### Quoted passage ###

WARRANT AGREEMENT
Exhibit
4.1
For
the
Purchase Shares of the Common Stock of STARTECH Environmental Corporation,
the
Holder shall have the right to receive TWO warrants for every
one share of Common share purchased by the holder in conjunction with Company’s
Stock Purchase Agreement of May 11, 2007.
THIS
CERTIFIES THAT XXXXXXXXX X. XXXXXX
XXXXXXXXX-----------------------
Or
its
successors or assigns (the "Warrant holder" or "Holder"), is entitled to TWO
warrants upon the due exercise hereof, and subject to the terms and conditions
hereof, at any time after the date hereof, and subject to the provisions of
paragraph 2 below, before the close of business on May 11,
2010 (“Expiration Date”), to purchase from Startech
Environmental Corporation (the "Company") all or any part of fully paid and
nonassessable shares of Common Stock, no par value (the "Common Stock") of
the
Company, upon surrender hereof, with the exercise form and
warrant agreement annexed hereto duly filled out, at the office of
the Company or any transfer agent for the Company's Common Stock, and
upon simultaneous payment therefore in cash or by certified or official bank
check, payable to the order of the Company in New York Clearing House funds,
at
the price equal to the following traunches. Seven hundred
thousand (700,000) of the warrants granted shall be exercised at a
price per share of $3.40 and Seven hundred thousand
(700,000) of the warrants granted shall be exercised at a price per
share of $4.40 (the “Exercise Price”).

###

[Brief A]:
Answer from the warrant agreement:
(i) How many warrants does the holder get for each share of common stock bought?
(ii) When is the Expiration Date?
(iii) What are the two exercise prices, and how many warrants does each apply to?
[Brief B]:
Carry the warrant agreement for Startech Environmental Corporation stock forward, picking up right after its last sentence.

### Data rows ###

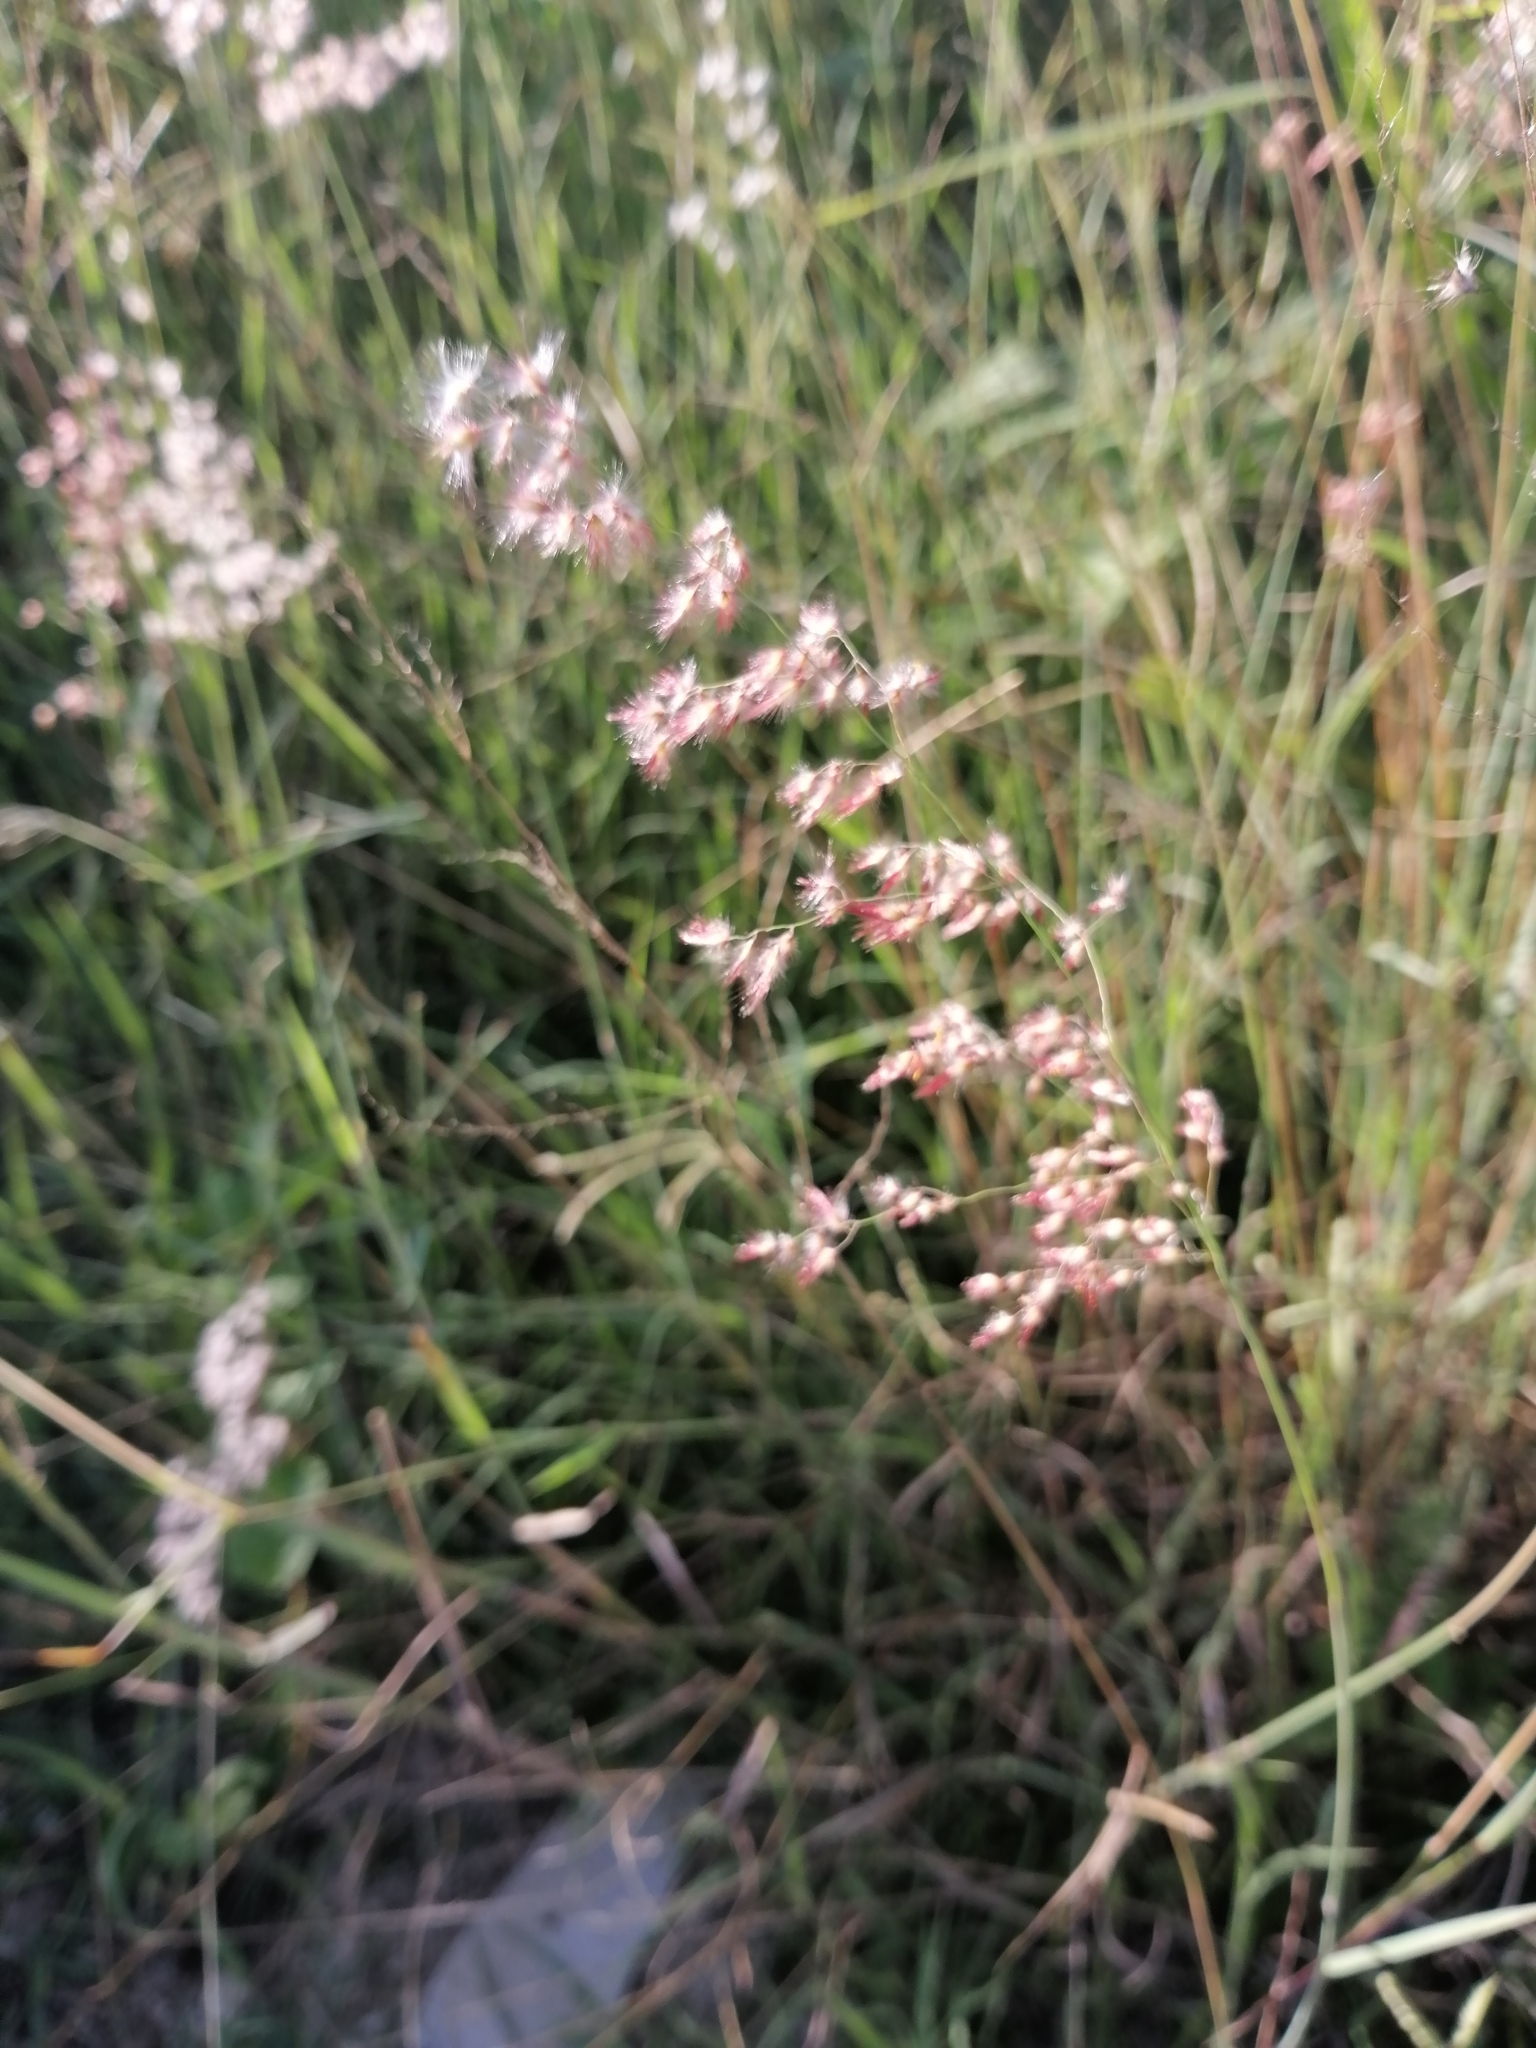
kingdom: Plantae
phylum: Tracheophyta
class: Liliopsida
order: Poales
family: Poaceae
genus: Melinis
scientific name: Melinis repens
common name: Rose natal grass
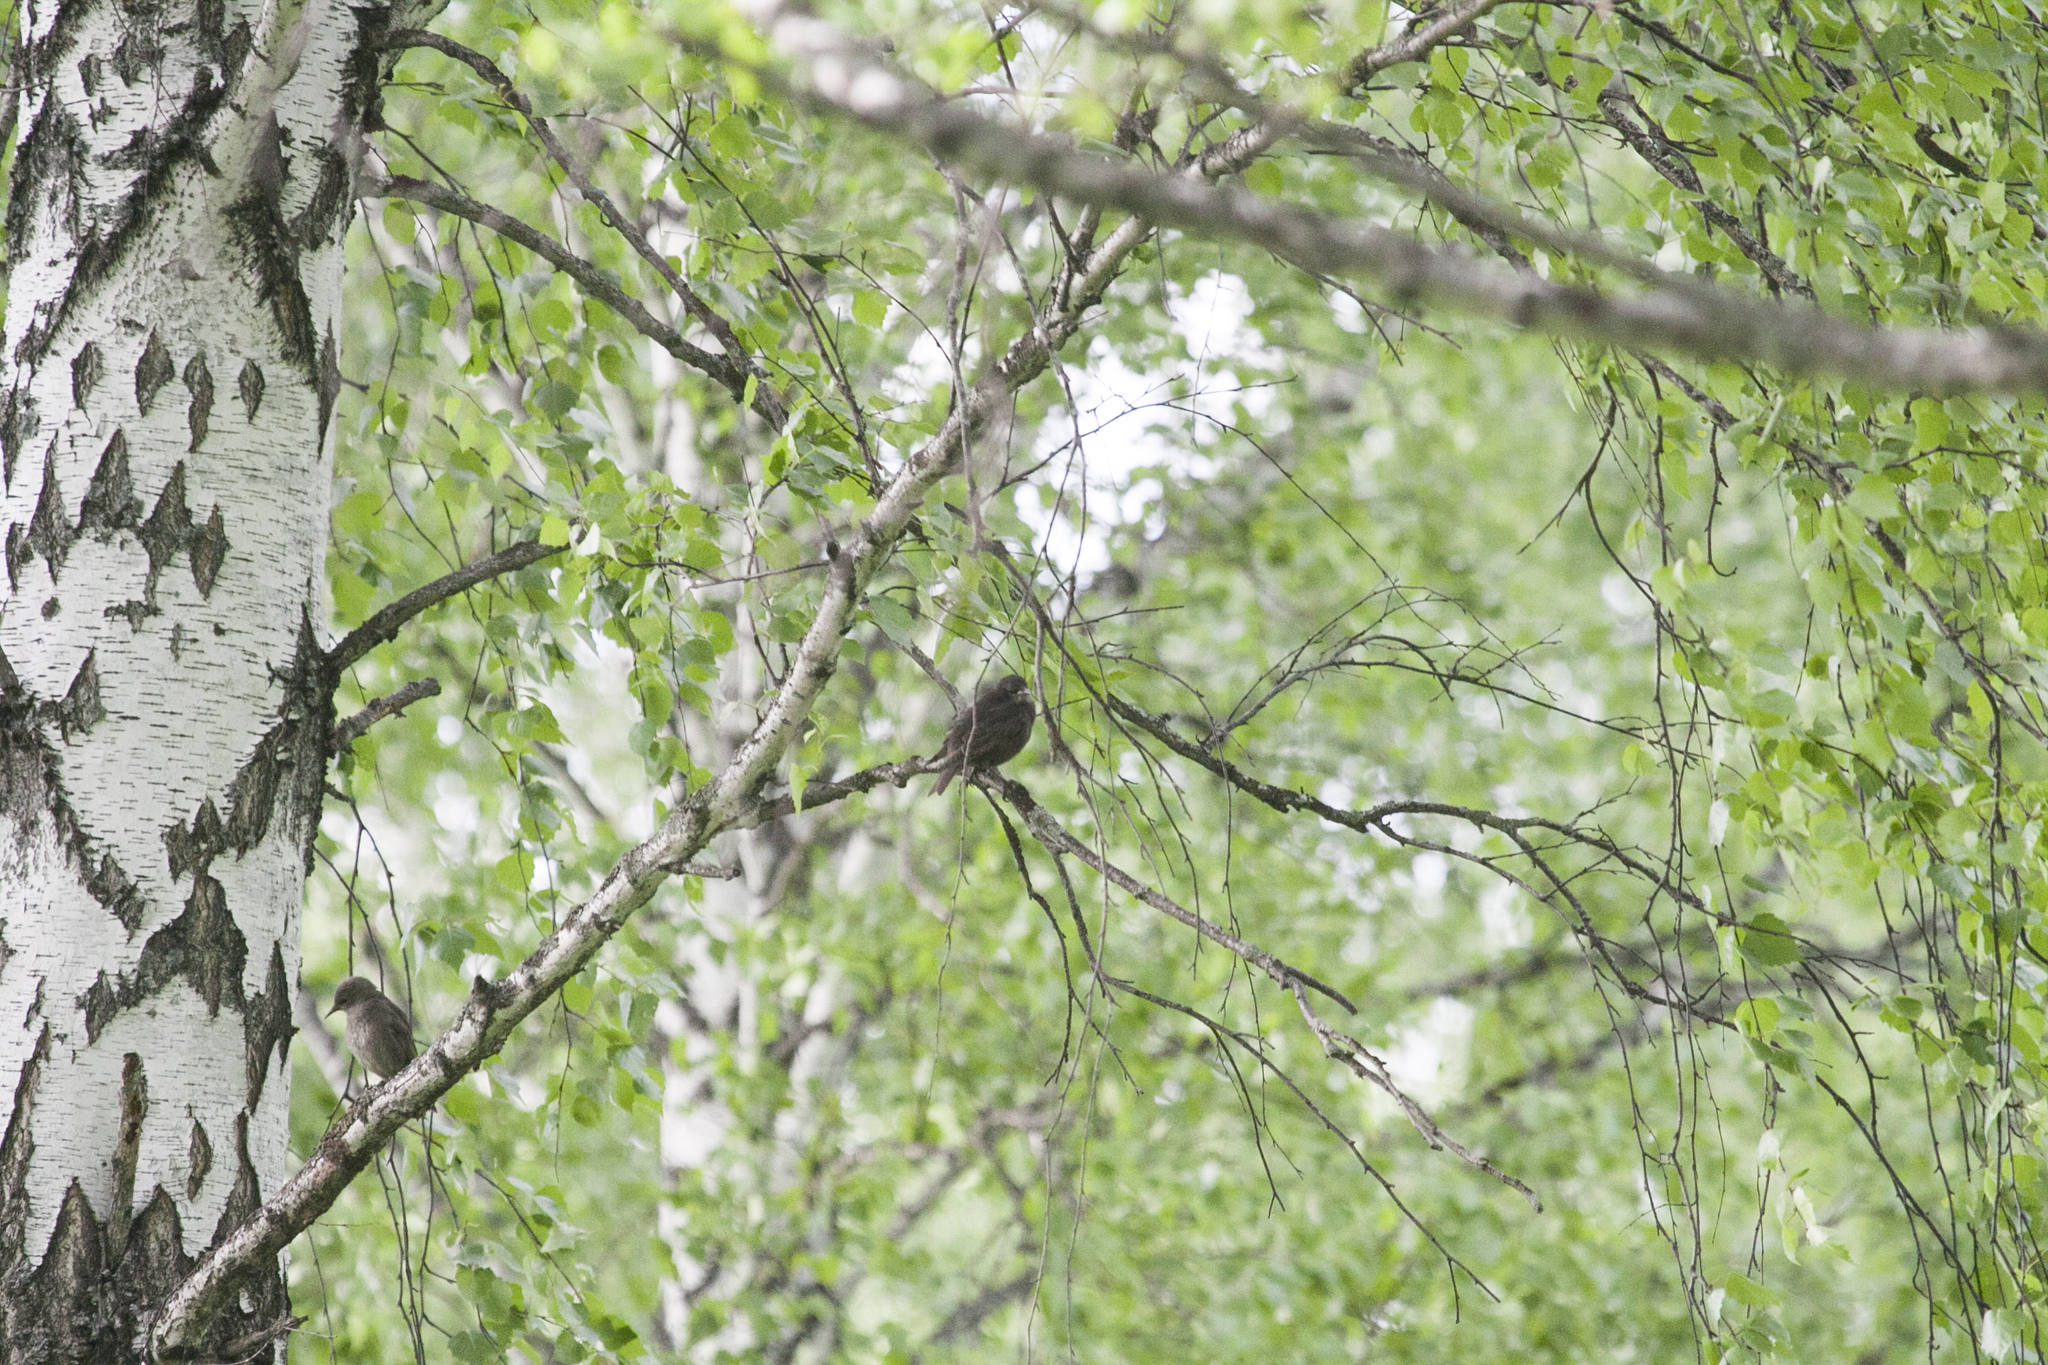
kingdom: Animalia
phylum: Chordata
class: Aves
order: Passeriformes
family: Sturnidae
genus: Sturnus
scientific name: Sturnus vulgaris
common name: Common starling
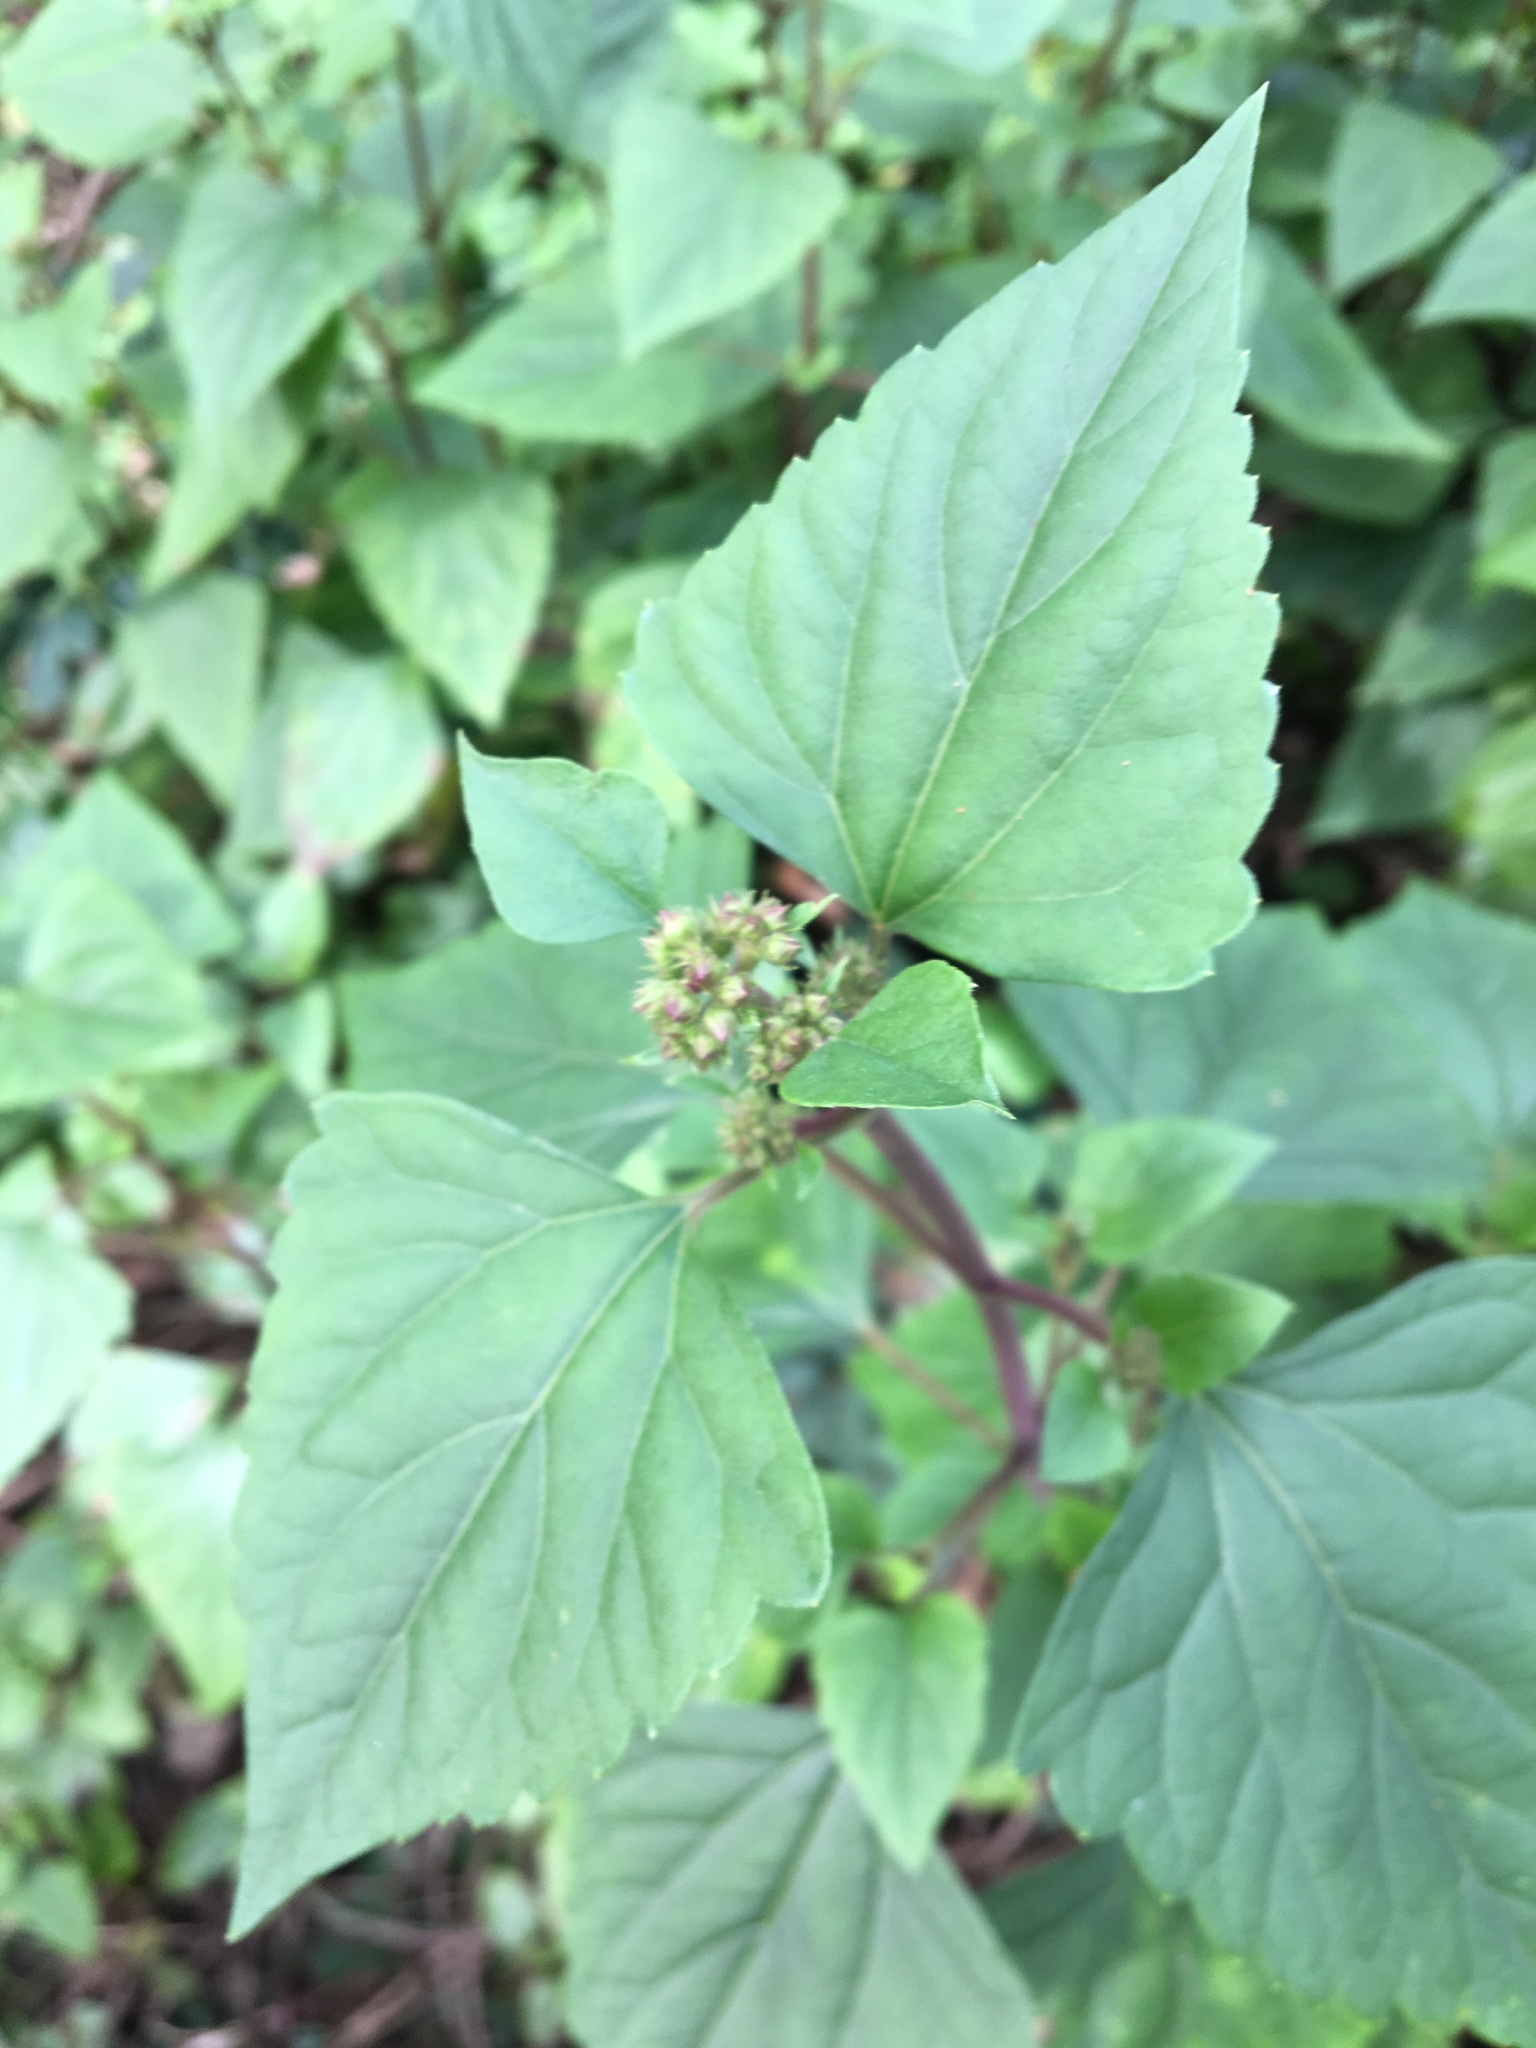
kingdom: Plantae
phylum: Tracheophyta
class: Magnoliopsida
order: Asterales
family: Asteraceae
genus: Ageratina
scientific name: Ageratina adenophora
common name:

###

[Final result A]:
(i) Two warrants for every one share.
(ii) The close of business on May 11, 2010.
(iii) $3.40 per share for 700,000 warrants and $4.40 per share for 700,000 warrants.

[Final result B]:
1. No
resale of the Warrants or of any Underlying Stock will be made unless such
resale is registered pursuant to a Registration Statement filled by the Company
with the Securities and Exchange Commission (the "Commission") or exempt from
registration under the Securities Act of 1933, as amended (the
"Act"). By acceptance of this agreement, the Warrant Holder agrees,
for himself and all subsequent holders, that prior to making any disposition
of
any Warrants or of any Common Stock purchasable upon the exercise thereof
("Underlying Stock"), the Holder of the Warrants evidenced by this agreement
shall give written notice to the Company describing briefly the proposed
disposition; and no such disposition shall be made unless and until ( i ) the
Company has notified such holder that, in the opinion of counsel satisfactory
to
it, no Registration Statement and no other action under the Act is required
with
respect to such disposition (which opinion may be conditioned upon the
transferee's assuming the Warrant holder's obligation hereunder); or (ii) a
Registration Statement has been filed by the Company and declared effective
by
the Commission or other such action has been taken.
2. Unless
this Warrant and payment are tendered as herein provided before the close of
business on the Expiration Date, this Warrant will become wholly void and all
rights evidenced hereby will terminate.
3. Subsequent
to the provisions of paragraph 1 above, this Warrant may be exchanged for a
number of shares of Common Stock of the Company as are purchasable upon the
exercise of this Warrant, upon surrender hereof at the office of the Company
or
any transfer agent of the Company's Common Stock and written instructions as
to
the exchange.
If
this
Warrant is exercised for less than all the shares purchasable upon the exercise
hereof, the Holder shall be entitled to receive Warrants of the same tenor
as
this Warrant for the purchase in the aggregate of the number of shares in
respect of which this Warrant shall not have been exercised.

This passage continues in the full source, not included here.